1. An installation for producing a principal flow of hot gases which comprises a first nozzle for producing at least one elementary flow of fluid, said first nozzle including a channel with an outlet and an electrode disposed substantially along the longitudinal axis of said channel and having a front extremity which extends to a plane at least flush with respect to the end of said channel, the annular space formed within said channel and around the electrode forming the ejection channel for said elementary flow; at least one second nozzle for producing another fluid flow said first nozzle and second nozzle being positioned relative to each other so as to cause said elementary flow to converge with said another fluid flow for producing a principal flow resulting from the convergence of said elementary flow and said another fluid flow; said electrode and said second nozzle being connected in a normally open electrical circuit including an external voltage source which is capable of producing a voltage sufficient to cause completion of said circuit through said elementary flow and said another fluid flow when the electrical resistance therein is reduced; and means for producing a plasma flow having a cross section greater than that of said elementary flow and said another fluid and so positioned as to permit ionization of the atmosphere in which said elementary flow and said another fluid flow are formed to thereby cause a reduction of the electrical resistance in, and an ionisation of, said elementary flow and said another fluid flow.

8. An installation for producing a principal flow of hot gases which comprises at least two nozzles for producing a corresponding number of elementary flows of fluid, each of said nozzles including a channel with an outlet and an electrode disposed substantially along the longitudinal axis of said channel and having a front extremity which extends at least to a plane flush with respect to the end of said channel, the annular space formed within the channel and around the electrode forming the ejection channel for the corresponding elementary flow; said nozzles being positioned relative to one another so as to cause their respective elementary flows to converge with one another for producing a principal flow resulting from the convergence of said elementary flows; the electrodes of said nozzles being connected in a normally open electrical circuit including an external voltage source which is capable of producing a voltage sufficient to cause completion of said circuit through said elementary flows when the electrical resistance therein is reduced; and means for producing a plasma flow having a section greater than that of said elementary flows and so positioned as to ionize the atmosphere in which said elementary flows are formed to thereby cause a reduction of the electrical resistance in, and an ionization of, said elementary flows.

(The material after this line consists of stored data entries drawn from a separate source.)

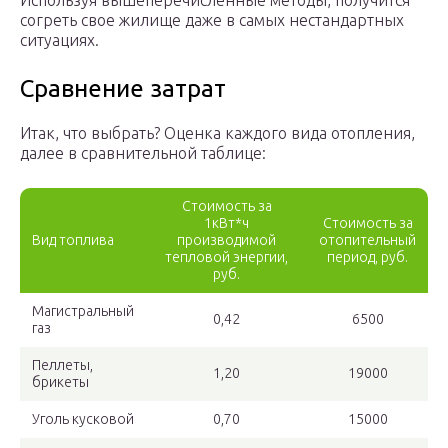
Используя вышеперечисленные методы, получится
согреть свое жилище даже в самых нестандартных
ситуациях.
Сравнение затрат
Итак, что выбрать? Оценка каждого вида отопления,
далее в сравнительной таблице:
Стоимость за
1кВт*ч
Стоимость за
Вид топлива
производимой
отопительный
тепловой энергии,
период, руб.
руб.
Магистральный
0,42
6500
газ
Пеллеты,
1,20
19000
брикеты
Уголь кусковой
0,70
15000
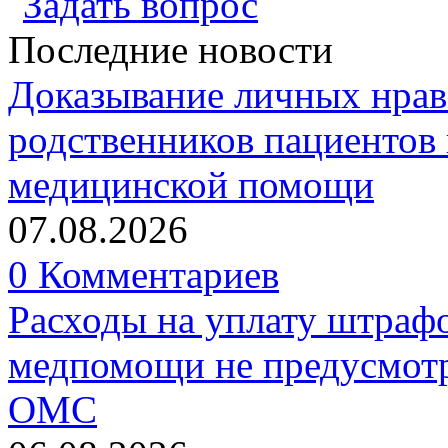
Задать вопрос
Последние новости
Доказывание личных нрав
родственников пациентов 
медицинской помощи
07.08.2026
0 Комментариев
Расходы на уплату штрафо
медпомощи не предусмотр
ОМС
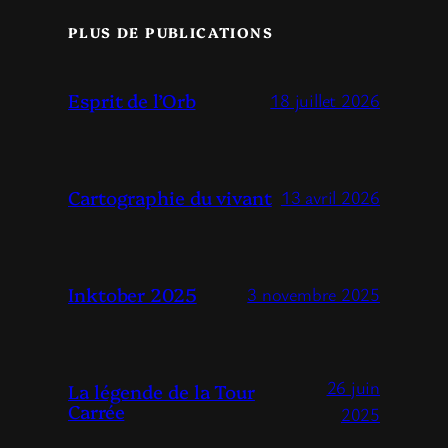
PLUS DE PUBLICATIONS
Esprit de l’Orb
18 juillet 2026
Cartographie du vivant
13 avril 2026
Inktober 2025
3 novembre 2025
26 juin
La légende de la Tour
Carrée
2025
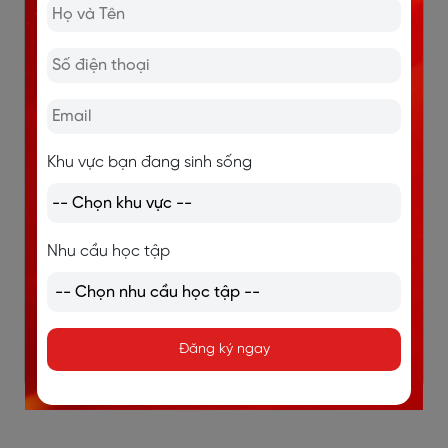
Khu vực bạn đang sinh sống
Nhu cầu học tập
Đăng ký ngay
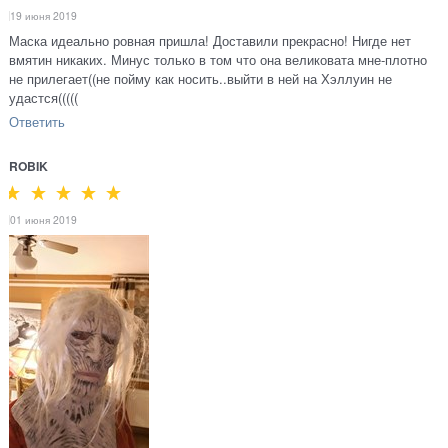
19 июня 2019
Маска идеально ровная пришла! Доставили прекрасно! Нигде нет
вмятин никаких. Минус только в том что она великовата мне-плотно
не прилегает((не пойму как носить..выйти в ней на Хэллуин не
удастся(((((
Ответить
ROBIK
01 июня 2019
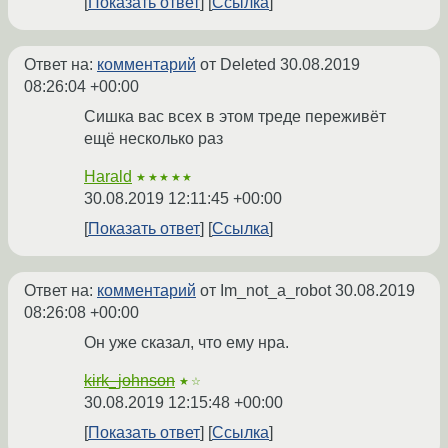
Показать ответ
Ссылка
Ответ на:
комментарий
от Deleted
30.08.2019
08:26:04 +00:00
Сишка вас всех в этом треде переживёт
ещё несколько раз
Harald
★★★★★
30.08.2019 12:11:45 +00:00
Показать ответ
Ссылка
Ответ на:
комментарий
от Im_not_a_robot
30.08.2019
08:26:08 +00:00
Он уже сказал, что ему нра.
kirk_johnson
★☆
30.08.2019 12:15:48 +00:00
Показать ответ
Ссылка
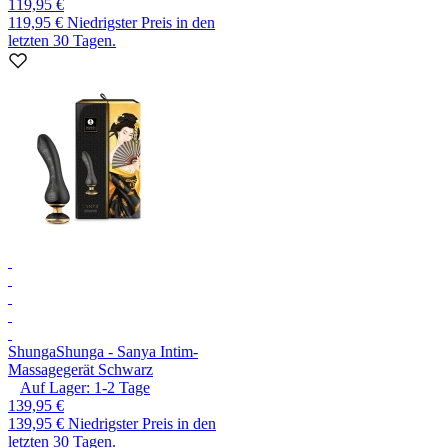
119,95 €
119,95 €
Niedrigster Preis in den
letzten 30 Tagen.
Shunga
Shunga - Sanya Intim-
Massagegerät Schwarz
Auf Lager:
1-2
Tage
139,95 €
139,95 €
Niedrigster Preis in den
letzten 30 Tagen.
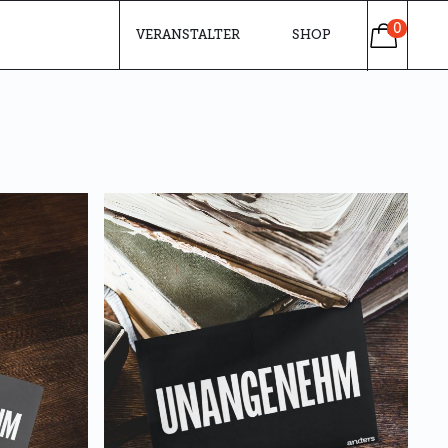
0
VERANSTALTER
SHOP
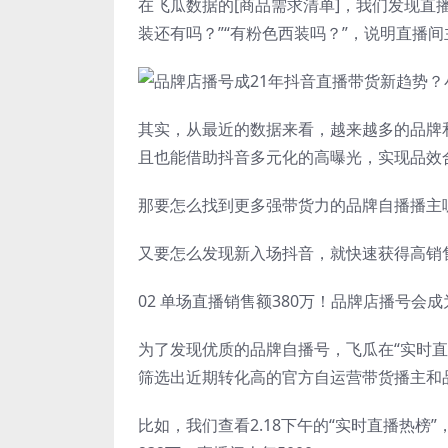
在飞瓜数据的[商品需求清单]，我们发现直
装还有吗？”“有粉色西装吗？”，说明直播
其实，从最近的数据来看，越来越多的品牌
且也能借助抖音多元化的高曝光，实现品效
那要怎么找到更多强带货力的品牌自播播主
又要怎么发现新入场抖音，就快速获得高销
02 单场直播销售额380万！品牌店播号会
为了发现优质的品牌自播号，飞瓜在“实时直
筛选出近期转化高的官方自运营带货播主和
比如，我们查看2.18下午的“实时直播热榜”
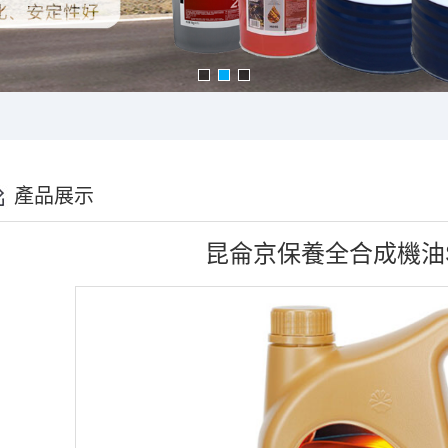
產品展示
昆侖京保養全合成機油SN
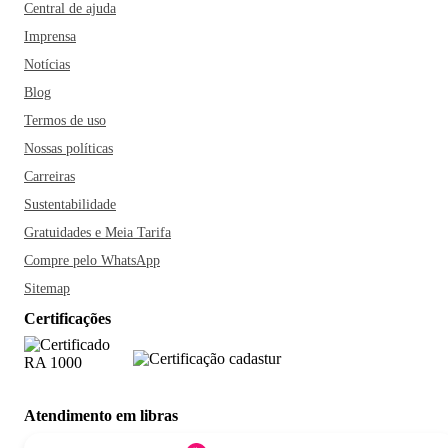
Central de ajuda
Imprensa
Notícias
Blog
Termos de uso
Nossas políticas
Carreiras
Sustentabilidade
Gratuidades e Meia Tarifa
Compre pelo WhatsApp
Sitemap
Certificações
Atendimento em libras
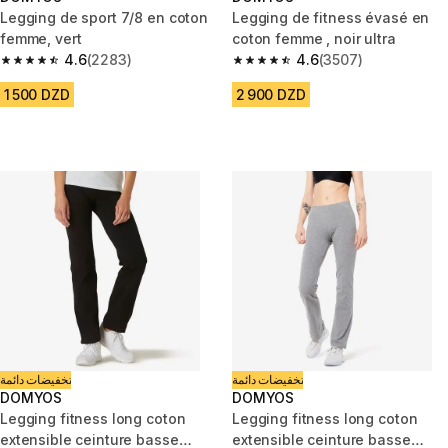
Legging de sport 7/8 en coton
Legging de fitness évasé en
femme, vert
coton femme , noir ultra
4.6
(2283)
4.6
(3507)
4.6 out of 5 stars from 2283 reviews
4.6 out of 5 stars from 3507 re
1 500 DZD
2 900 DZD
تخفيضات دائمة
تخفيضات دائمة
DOMYOS
DOMYOS
Legging fitness long coton
Legging fitness long coton
extensible ceinture basse
extensible ceinture basse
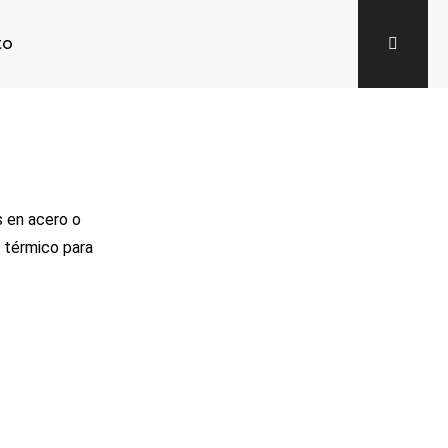
to
s en acero o
l térmico para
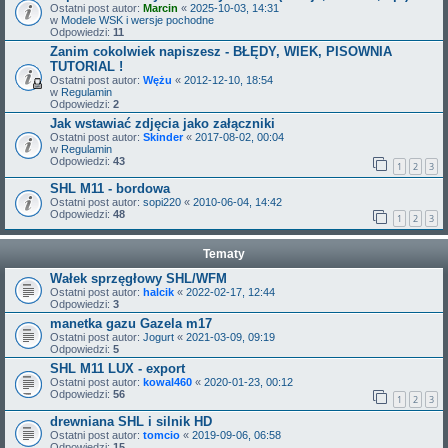
Ostatni post autor:
Marcin
«
2025-10-03, 14:31
w
Modele WSK i wersje pochodne
Odpowiedzi:
11
Zanim cokolwiek napiszesz - BŁĘDY, WIEK, PISOWNIA
TUTORIAL !
Ostatni post autor:
Wężu
«
2012-12-10, 18:54
w
Regulamin
Odpowiedzi:
2
Jak wstawiać zdjęcia jako załączniki
Ostatni post autor:
Skinder
«
2017-08-02, 00:04
w
Regulamin
Odpowiedzi:
43
1
2
3
SHL M11 - bordowa
Ostatni post autor:
sopi220
«
2010-06-04, 14:42
Odpowiedzi:
48
1
2
3
Tematy
Wałek sprzęgłowy SHL/WFM
Ostatni post autor:
halcik
«
2022-02-17, 12:44
Odpowiedzi:
3
manetka gazu Gazela m17
Ostatni post autor:
Jogurt
«
2021-03-09, 09:19
Odpowiedzi:
5
SHL M11 LUX - export
Ostatni post autor:
kowal460
«
2020-01-23, 00:12
Odpowiedzi:
56
1
2
3
drewniana SHL i silnik HD
Ostatni post autor:
tomcio
«
2019-09-06, 06:58
Odpowiedzi:
15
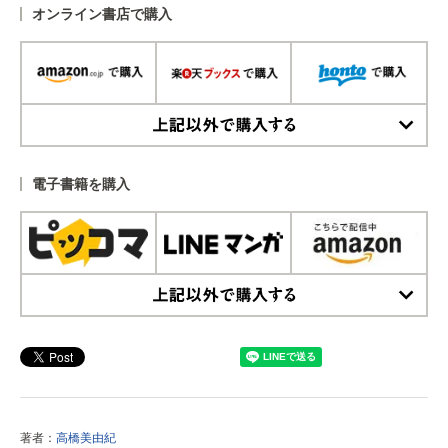
オンライン書店で購入
上記以外で購入する
電子書籍を購入
上記以外で購入する
著者：
高橋美由紀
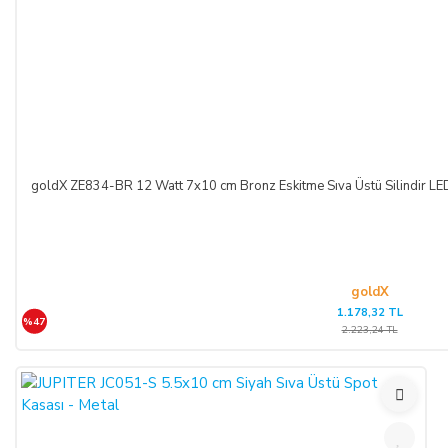
goldX ZE834-BR 12 Watt 7x10 cm Bronz Eskitme Sıva Üstü Silindir 
goldX
1.178,32 TL
%47
2.223,24 TL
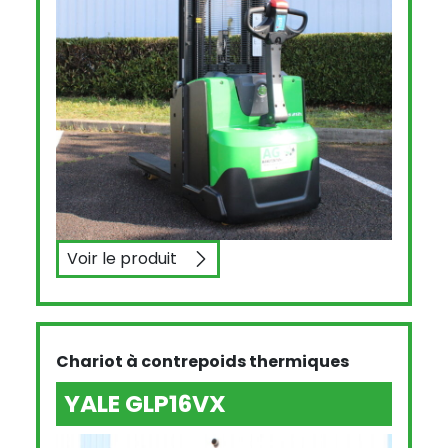
Voir le produit
CESAB S212L
Chariot à contrepoids thermiques
YALE GLP16VX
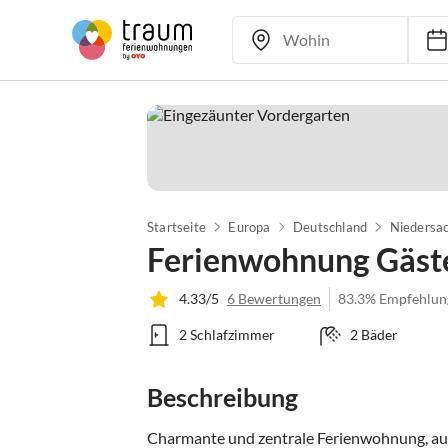
Startseite
Europa
Deutschland
Niedersa
Ferienwohnung Gäst
4.33/5
6 Bewertungen
83.3% Empfehlun
2 Schlafzimmer
2 Bäder
Beschreibung
Charmante und zentrale Ferienwohnung, auf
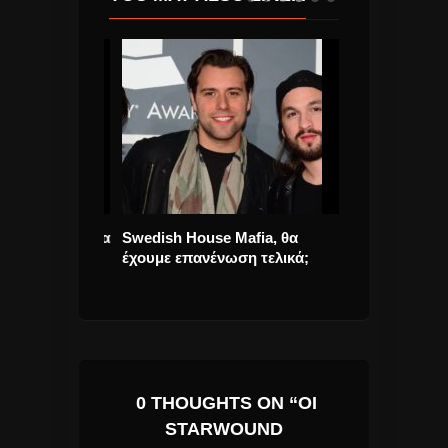
της pop με νέα
Swedish House Mafia, θα
Ο Γιάννης Αγγ
από 40
έχουμε επανένωση τελικά;
παρουσιάσει τ
σε…. 2 συναυλ
0 THOUGHTS ON “ΟΙ
STARWOUND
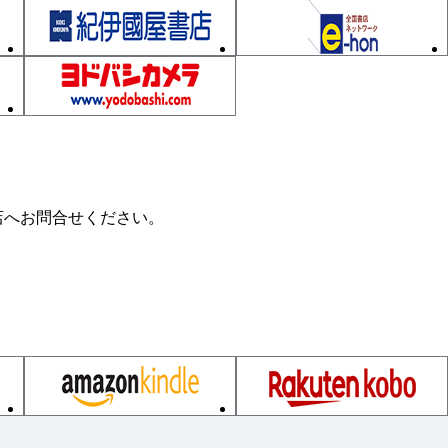
店へお問合せください。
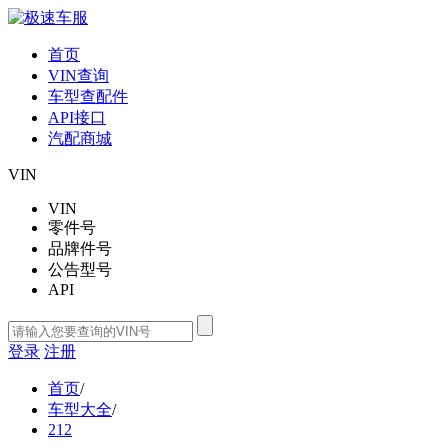
首页
VIN查询
车型查配件
API接口
汽配商城
VIN
VIN
零件号
品牌件号
公告型号
API
登录
注册
首页
/
车型大全
/
212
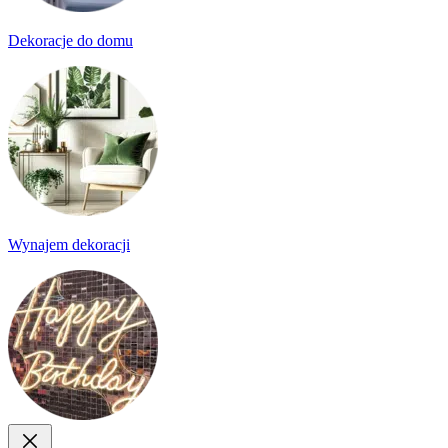
Dekoracje do domu
Wynajem dekoracji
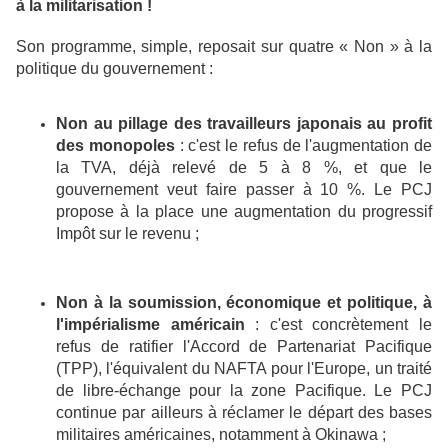
à la militarisation !
Son programme, simple, reposait sur quatre « Non » à la
politique du gouvernement :
Non au pillage des travailleurs japonais au profit
des monopoles
: c'est le refus de l'augmentation de
la TVA, déjà relevé de 5 à 8 %, et que le
gouvernement veut faire passer à 10 %. Le PCJ
propose à la place une augmentation du progressif
Impôt sur le revenu ;
Non à la soumission, économique et politique, à
l'impérialisme américain
: c'est concrètement le
refus de ratifier l'Accord de Partenariat Pacifique
(TPP), l'équivalent du NAFTA pour l'Europe, un traité
de libre-échange pour la zone Pacifique. Le PCJ
continue par ailleurs à réclamer le départ des bases
militaires américaines, notamment à Okinawa ;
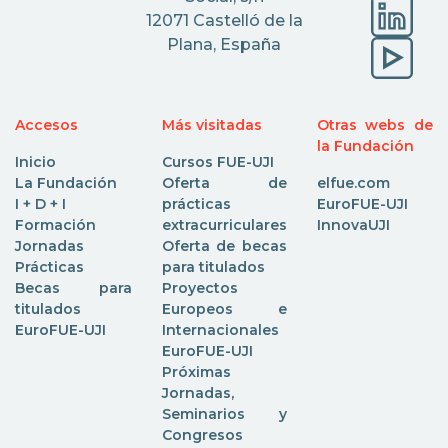
12071 Castelló de la
Plana, España
Accesos
Más visitadas
Otras webs de
la Fundación
Inicio
Cursos FUE-UJI
La Fundación
Oferta de
elfue.com
I + D + I
prácticas
EuroFUE-UJI
Formación
extracurriculares
InnovaUJI
Jornadas
Oferta de becas
Prácticas
para titulados
Becas para
Proyectos
titulados
Europeos e
EuroFUE-UJI
Internacionales
EuroFUE-UJI
Próximas
Jornadas,
Seminarios y
Congresos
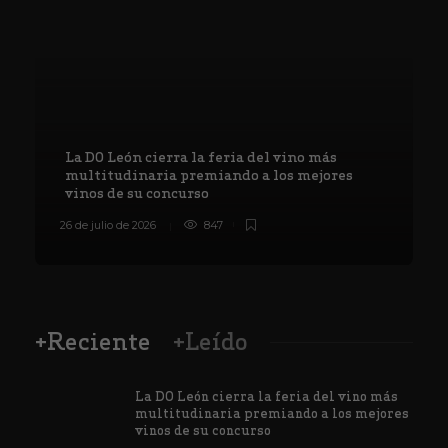
La DO León cierra la feria del vino más
multitudinaria premiando a los mejores
vinos de su concurso
26 de julio de 2026
847
8
+Reciente
+Leído
La DO León cierra la feria del vino más
multitudinaria premiando a los mejores
vinos de su concurso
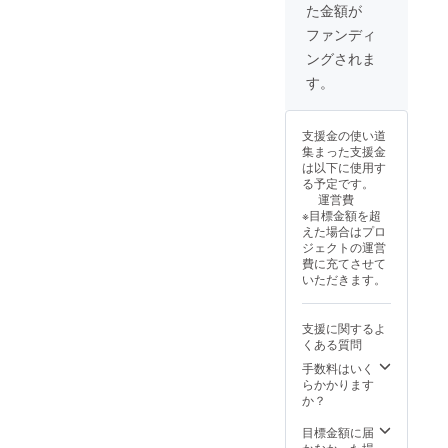
た金額が
せくだ
さい ・
ファンディ
お使い
ングされま
のモニ
ター環
す。
境によ
り、実
際の商
支援金の使い道
品と画
集まった支援金
面上の
は以下に使用す
色味が
る予定です。
若干異
運営費
なる場
※目標金額を超
合がご
えた場合はプロ
ざいま
ジェクトの運営
す。あ
費に充てさせて
らかじ
いただきます。
めご了
承くだ
さい。
支援に関するよ
くある質問
手数料はいく
らかかります
か？
目標金額に届
かなかった場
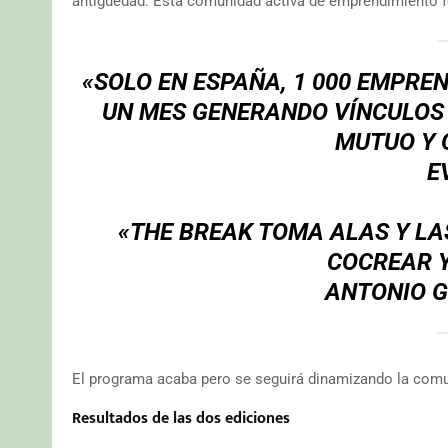
antigüedad. Esta comunidad activa de emprendimiento fe
«SOLO EN ESPAÑA, 1 000 EMPRE
UN MES GENERANDO VÍNCULOS 
MUTUO Y 
E
«THE BREAK TOMA ALAS Y L
COCREAR Y
ANTONIO G
El programa acaba pero se seguirá dinamizando la comu
Resultados de las dos ediciones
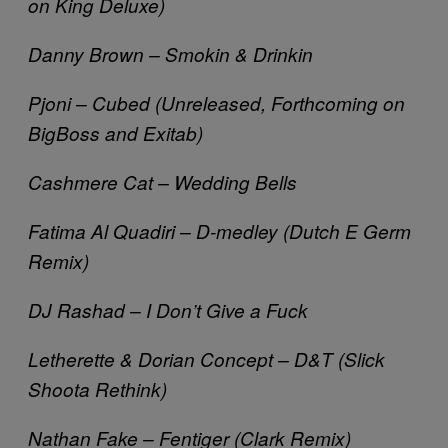
on King Deluxe)
Danny Brown – Smokin & Drinkin
Pjoni – Cubed (Unreleased, Forthcoming on
BigBoss and Exitab)
Cashmere Cat – Wedding Bells
Fatima Al Quadiri – D-medley (Dutch E Germ
Remix)
DJ Rashad – I Don’t Give a Fuck
Letherette & Dorian Concept – D&T (Slick
Shoota Rethink)
Nathan Fake – Fentiger (Clark Remix)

11. An installation according to claim 9, which comprises n of said nozzles and wherein said voltage external source is a polyphase current generator having n + 1 phases, one of the phases of said polyphase generator being connected to at least one of the electrodes of the plasma torch, the n other phases of said polyphase generator being respectively connected to the electrodes associated with the n nozzles.

17. An installation according to claim 9 wherein said nozzles form several groups, the nozzles of a same group being positioned such that the flows which they deliver converge substantially at a point on the axis of the plasma flow produced by said pilot plasma torch, the points of convergence of the elementary flows produced by the nozzles of said different groups being located at different distances of said torch, and the electrodes of the nozzles in each of said groups being provided within an electrical circuit exclusively associated witH that group and having a separate, individual external voltage source.

23. Installation according to claim 22, wherein the two parts of the pilot generator are constituted of a same material.

24. Installation according to claim 23, wherein said same material is copper.